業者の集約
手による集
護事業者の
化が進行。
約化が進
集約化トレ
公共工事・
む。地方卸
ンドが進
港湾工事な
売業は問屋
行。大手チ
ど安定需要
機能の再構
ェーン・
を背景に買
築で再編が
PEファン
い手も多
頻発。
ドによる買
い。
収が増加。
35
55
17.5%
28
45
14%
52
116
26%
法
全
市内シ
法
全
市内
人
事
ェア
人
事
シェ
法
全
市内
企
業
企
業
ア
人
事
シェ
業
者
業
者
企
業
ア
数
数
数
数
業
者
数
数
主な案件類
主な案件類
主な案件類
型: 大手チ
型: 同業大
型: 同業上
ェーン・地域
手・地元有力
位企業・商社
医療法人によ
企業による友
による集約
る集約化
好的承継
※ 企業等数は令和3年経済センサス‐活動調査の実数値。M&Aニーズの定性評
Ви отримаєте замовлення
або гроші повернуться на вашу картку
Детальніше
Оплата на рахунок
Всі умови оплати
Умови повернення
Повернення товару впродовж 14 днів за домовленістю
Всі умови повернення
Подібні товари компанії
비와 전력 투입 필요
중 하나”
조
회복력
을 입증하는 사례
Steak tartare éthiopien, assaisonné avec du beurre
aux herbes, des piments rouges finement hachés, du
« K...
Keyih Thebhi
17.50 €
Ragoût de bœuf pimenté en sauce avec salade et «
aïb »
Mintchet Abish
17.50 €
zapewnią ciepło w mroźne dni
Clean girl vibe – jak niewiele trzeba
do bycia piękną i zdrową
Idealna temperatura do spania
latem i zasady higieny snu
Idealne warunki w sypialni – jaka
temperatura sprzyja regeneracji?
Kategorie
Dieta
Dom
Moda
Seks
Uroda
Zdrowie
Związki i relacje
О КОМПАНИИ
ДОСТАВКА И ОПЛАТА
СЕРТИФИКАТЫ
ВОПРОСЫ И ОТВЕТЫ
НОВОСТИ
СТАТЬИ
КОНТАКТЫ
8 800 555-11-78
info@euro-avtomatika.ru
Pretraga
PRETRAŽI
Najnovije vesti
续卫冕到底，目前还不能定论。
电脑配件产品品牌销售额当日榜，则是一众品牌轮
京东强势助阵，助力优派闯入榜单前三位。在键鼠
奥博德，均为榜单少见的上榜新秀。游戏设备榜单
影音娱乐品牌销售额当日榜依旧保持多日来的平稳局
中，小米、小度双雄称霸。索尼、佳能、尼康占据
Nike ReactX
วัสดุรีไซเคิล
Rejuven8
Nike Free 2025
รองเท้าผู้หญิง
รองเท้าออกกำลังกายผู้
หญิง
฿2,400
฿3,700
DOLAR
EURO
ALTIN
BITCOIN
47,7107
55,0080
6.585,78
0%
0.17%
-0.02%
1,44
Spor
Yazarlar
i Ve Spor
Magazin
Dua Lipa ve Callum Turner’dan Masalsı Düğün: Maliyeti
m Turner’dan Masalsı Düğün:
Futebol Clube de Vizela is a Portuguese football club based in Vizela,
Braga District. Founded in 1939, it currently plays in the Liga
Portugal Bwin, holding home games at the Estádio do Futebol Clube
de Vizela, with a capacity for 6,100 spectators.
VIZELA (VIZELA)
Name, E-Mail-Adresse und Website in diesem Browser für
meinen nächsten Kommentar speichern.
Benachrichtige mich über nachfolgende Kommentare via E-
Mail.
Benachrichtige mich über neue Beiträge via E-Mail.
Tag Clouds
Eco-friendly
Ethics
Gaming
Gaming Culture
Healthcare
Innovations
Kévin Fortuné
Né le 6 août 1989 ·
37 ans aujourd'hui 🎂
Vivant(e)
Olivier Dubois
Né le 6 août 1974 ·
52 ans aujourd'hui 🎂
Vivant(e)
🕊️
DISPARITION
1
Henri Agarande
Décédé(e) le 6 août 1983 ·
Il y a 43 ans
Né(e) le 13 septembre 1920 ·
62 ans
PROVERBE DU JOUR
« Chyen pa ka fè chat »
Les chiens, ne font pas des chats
+===+
Extract every line in the entries above that contains the word "Masalsı".

* [COMPLETED EXERCISE]:
Dua Lipa ve Callum Turner’dan Masalsı Düğün: Maliyeti
m Turner’dan Masalsı Düğün:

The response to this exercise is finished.